We still have not heard whether we are out of the running for the precious twins due to arrive around Christmas. It has been over two months since we learned we were being considered by this birthmother. Last week, an agency Social Worker checked in with us and I boldly allowed myself to ask a few questions. It was clarified that the babies are actually due mid January, but as twins rarely go full term, they are estimating a late December arrival. This piece of info has helped immensely with my expectations around when birthmother may make a decision as I originally believed that her due date was Christmas and anticipated babies would arrive late November.
I also learned that birthmother feels that she will be able to select a family from the five original profiles she was given. I was not brave enough to ask whether birthmother has requested to view any home studies. Honestly, after coming so close in May, I would rather not know how close we get to being chosen. I feel it adds to the heartbreak when we aren’t selected. In addition, we learned our agency has not made a single placement in the past month and recently updated their expected wait times for potential adoptive families to an average of 3 to 4 years. We have not even made it to the two years of waiting marker yet and understand that if we are not chosen this time, we likely have years ahead of us before being matched.

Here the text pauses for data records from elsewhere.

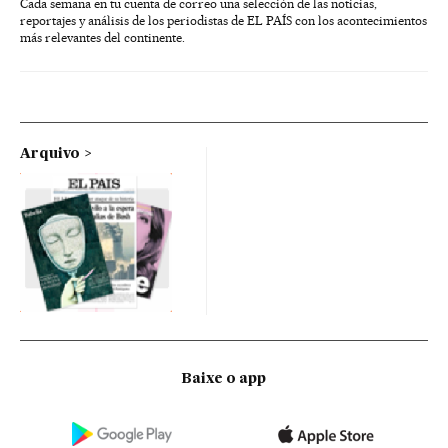
Cada semana en tu cuenta de correo una selección de las noticias,
reportajes y análisis de los periodistas de EL PAÍS con los acontecimientos
más relevantes del continente.
Arquivo
Baixe o app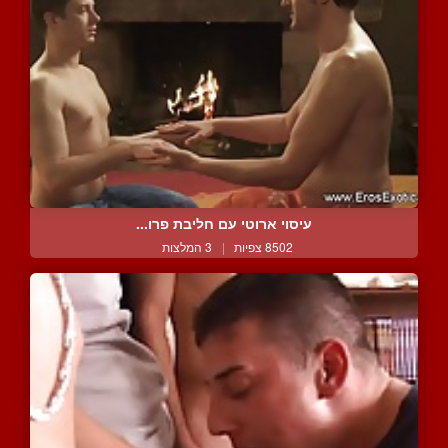
עיסוי ארוטי עם חליבת פרו...
8502 צפיות
|
3 המלצות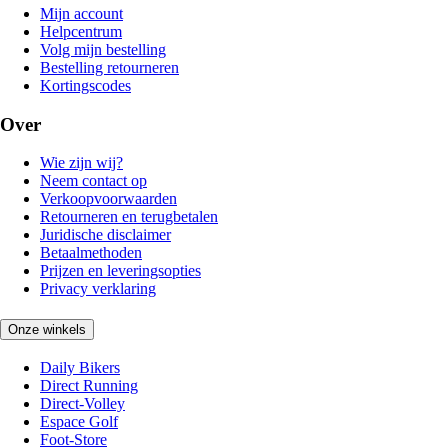
Mijn account
Helpcentrum
Volg mijn bestelling
Bestelling retourneren
Kortingscodes
Over
Wie zijn wij?
Neem contact op
Verkoopvoorwaarden
Retourneren en terugbetalen
Juridische disclaimer
Betaalmethoden
Prijzen en leveringsopties
Privacy verklaring
Onze winkels
Daily Bikers
Direct Running
Direct-Volley
Espace Golf
Foot-Store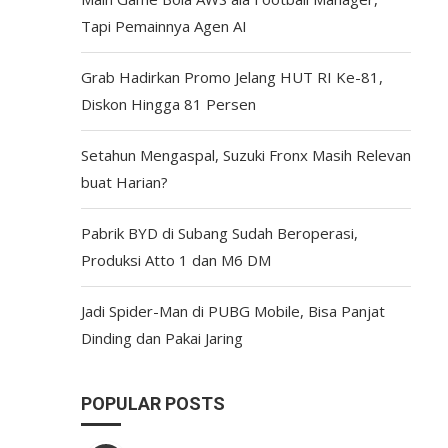
Tapi Pemainnya Agen AI
Grab Hadirkan Promo Jelang HUT RI Ke-81,
Diskon Hingga 81 Persen
Setahun Mengaspal, Suzuki Fronx Masih Relevan
buat Harian?
Pabrik BYD di Subang Sudah Beroperasi,
Produksi Atto 1 dan M6 DM
Jadi Spider-Man di PUBG Mobile, Bisa Panjat
Dinding dan Pakai Jaring
POPULAR POSTS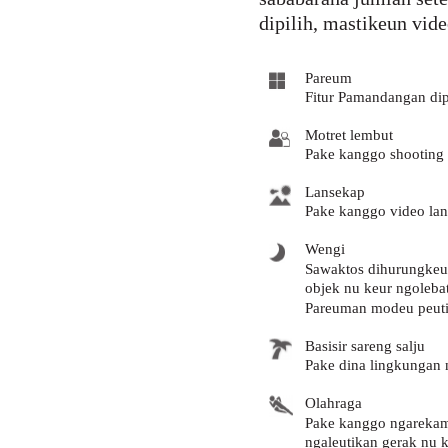
dipilih, mastikeun vid
Pareum
Fitur Pamandangan dip
Motret lembut
Pake kanggo shooting v
Lansekap
Pake kanggo video la
Wengi
Sawaktos dihurungkeun
objek nu keur ngolebat
Pareuman modeu peutin
Basisir sareng salju
Pake dina lingkungan 
Olahraga
Pake kanggo ngarekam
ngaleutikan gerak nu k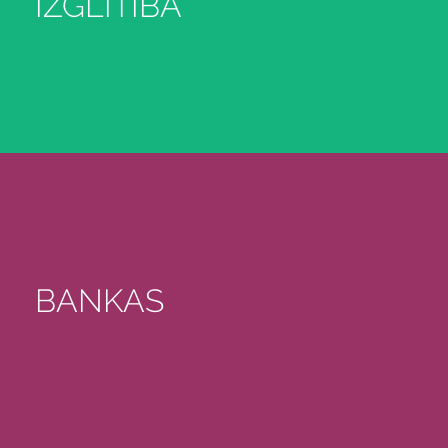
IZGLĪTĪBA
BANKAS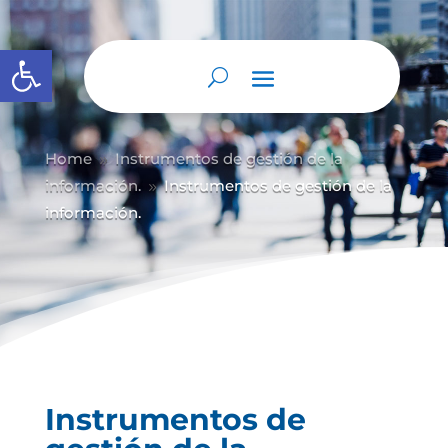
Abrir barra de herramientas
Home
Instrumentos de gestión de la
9
información.
Instrumentos de gestión de la
9
información.
Instrumentos de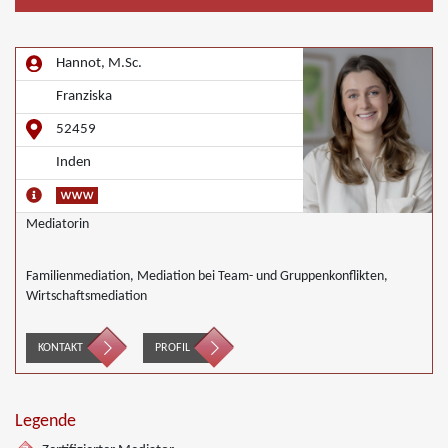
Hannot, M.Sc.
Franziska
52459
Inden
Mediatorin
Familienmediation, Mediation bei Team- und Gruppenkonflikten,
Wirtschaftsmediation
KONTAKT
PROFIL
Legende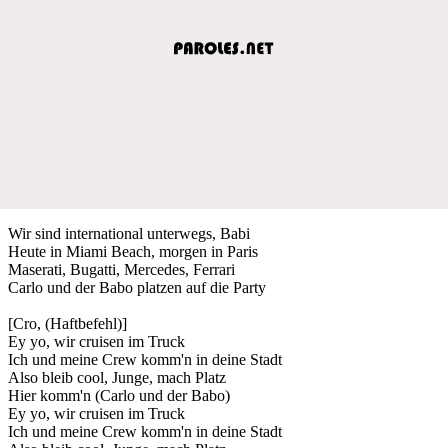
Wir sind international unterwegs, Babi
Heute in Miami Beach, morgen in Paris
Maserati, Bugatti, Mercedes, Ferrari
Carlo und der Babo platzen auf die Party
[Cro, (Haftbefehl)]
Ey yo, wir cruisen im Truck
Ich und meine Crew komm'n in deine Stadt
Also bleib cool, Junge, mach Platz
Hier komm'n (Carlo und der Babo)
Ey yo, wir cruisen im Truck
Ich und meine Crew komm'n in deine Stadt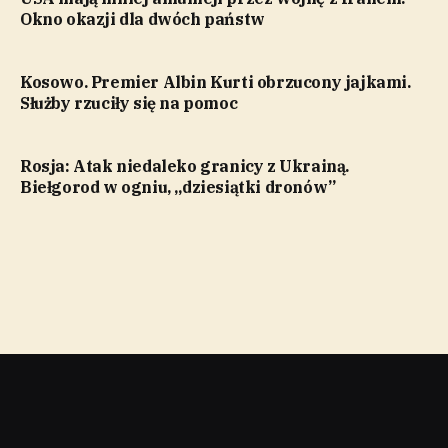
Okno okazji dla dwóch państw
Kosowo. Premier Albin Kurti obrzucony jajkami.
Służby rzuciły się na pomoc
Rosja: Atak niedaleko granicy z Ukrainą.
Biełgorod w ogniu, „dziesiątki dronów”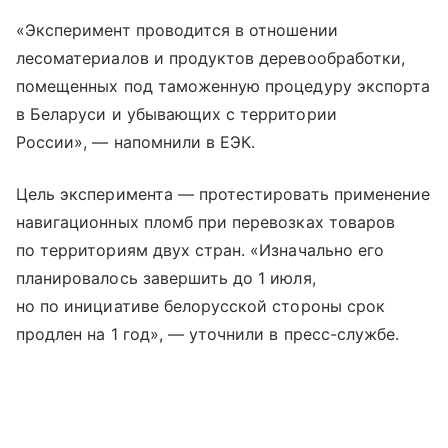
«Эксперимент проводится в отношении
лесоматериалов и продуктов деревообработки,
помещенных под таможенную процедуру экспорта
в Беларуси и убывающих с территории
России», — напомнили в ЕЭК.
Цель эксперимента — протестировать применение
навигационных пломб при перевозках товаров
по территориям двух стран. «Изначально его
планировалось завершить до 1 июля,
но по инициативе белорусской стороны срок
продлен на 1 год», — уточнили в пресс-службе.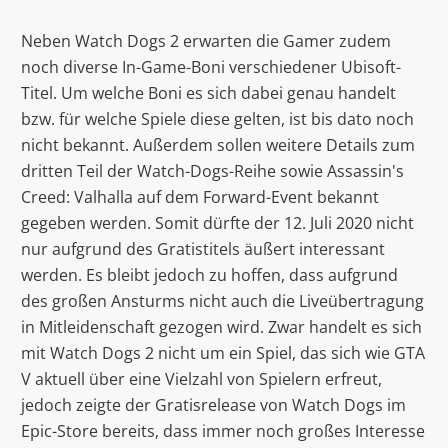
Neben Watch Dogs 2 erwarten die Gamer zudem
noch diverse In-Game-Boni verschiedener Ubisoft-
Titel. Um welche Boni es sich dabei genau handelt
bzw. für welche Spiele diese gelten, ist bis dato noch
nicht bekannt. Außerdem sollen weitere Details zum
dritten Teil der Watch-Dogs-Reihe sowie Assassin's
Creed: Valhalla auf dem Forward-Event bekannt
gegeben werden. Somit dürfte der 12. Juli 2020 nicht
nur aufgrund des Gratistitels äußert interessant
werden. Es bleibt jedoch zu hoffen, dass aufgrund
des großen Ansturms nicht auch die Liveübertragung
in Mitleidenschaft gezogen wird. Zwar handelt es sich
mit Watch Dogs 2 nicht um ein Spiel, das sich wie GTA
V aktuell über eine Vielzahl von Spielern erfreut,
jedoch zeigte der Gratisrelease von Watch Dogs im
Epic-Store bereits, dass immer noch großes Interesse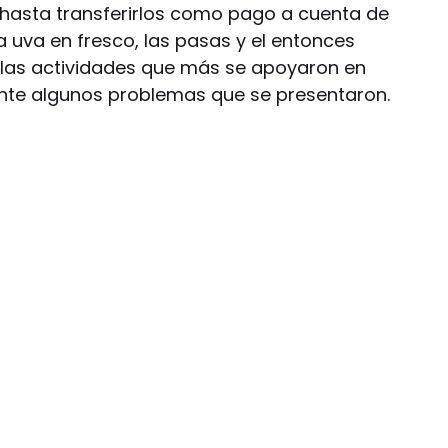
 hasta transferirlos como pago a cuenta de
a uva en fresco, las pasas y el entonces
n las actividades que más se apoyaron en
 ante algunos problemas que se presentaron.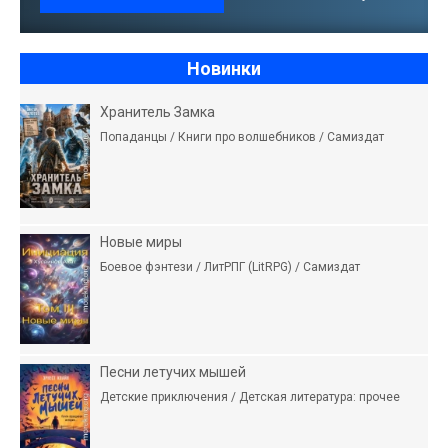
Новинки
Хранитель Замка
Попаданцы / Книги про волшебников / Самиздат
Новые миры
Боевое фэнтези / ЛитРПГ (LitRPG) / Самиздат
Песни летучих мышей
Детские приключения / Детская литература: прочее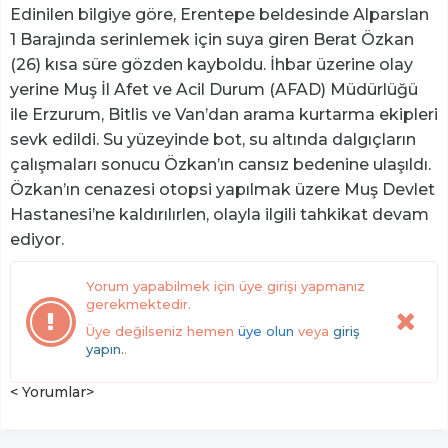
Edinilen bilgiye göre, Erentepe beldesinde Alparslan
1 Barajında serinlemek için suya giren Berat Özkan
(26) kısa süre gözden kayboldu. İhbar üzerine olay
yerine Muş İl Afet ve Acil Durum (AFAD) Müdürlüğü
ile Erzurum, Bitlis ve Van’dan arama kurtarma ekipleri
sevk edildi. Su yüzeyinde bot, su altında dalgıçların
çalışmaları sonucu Özkan’ın cansız bedenine ulaşıldı.
Özkan’ın cenazesi otopsi yapılmak üzere Muş Devlet
Hastanesi’ne kaldırılırlen, olayla ilgili tahkikat devam
ediyor.
Yorum yapabilmek için üye girişi yapmanız
gerekmektedir.
Üye değilseniz hemen
üye olun
veya
giriş
yapın.
.
< Yorumlar>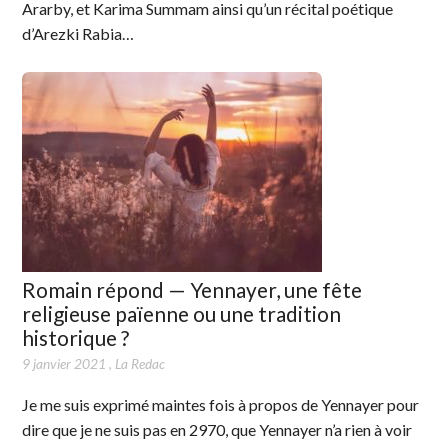
Ararby, et Karima Summam ainsi qu’un récital poétique
d’Arezki Rabia…
Romain répond — Yennayer, une fête
religieuse païenne ou une tradition
historique ?
9 janvier 2021
,
La Redac
Je me suis exprimé maintes fois à propos de Yennayer pour
dire que je ne suis pas en 2970, que Yennayer n’a rien à voir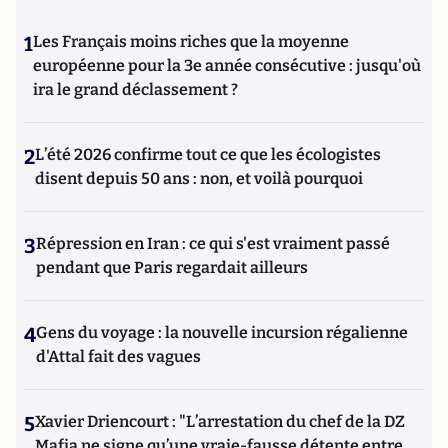
1
Les Français moins riches que la moyenne
européenne pour la 3e année consécutive : jusqu'où
ira le grand déclassement ?
2
L’été 2026 confirme tout ce que les écologistes
disent depuis 50 ans : non, et voilà pourquoi
3
Répression en Iran : ce qui s'est vraiment passé
pendant que Paris regardait ailleurs
4
Gens du voyage : la nouvelle incursion régalienne
d'Attal fait des vagues
5
Xavier Driencourt : "L’arrestation du chef de la DZ
Mafia ne signe qu’une vraie-fausse détente entre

So, I’ve managed to check my phone far less the last two weeks but I still think of birthmother and her growing little ones multiple times per day. It doesn’t help that a gal I work with announced she is expecting twins this week after one round of Clomid.
Hubby and I still haven’t shared that this birthmother is expecting twins with anyone except for one close friend. I have a strange fantasy of re-creating a video that made the rounds on social media where new parents surprised their family with twins when they told everyone they were expecting just one. Infertility has taken so much magic out of growing our family and it would be so incredible to have a moment like that.
My feelings about our current limbo change daily if not hourly. Some moments I allow myself to be hopeful. Other moments I convince myself our odds are slim and anticipate how I will take care of myself in grief around the holidays. I have no idea when we will get our next update but I sure hope it’s soon. Limbo is hard.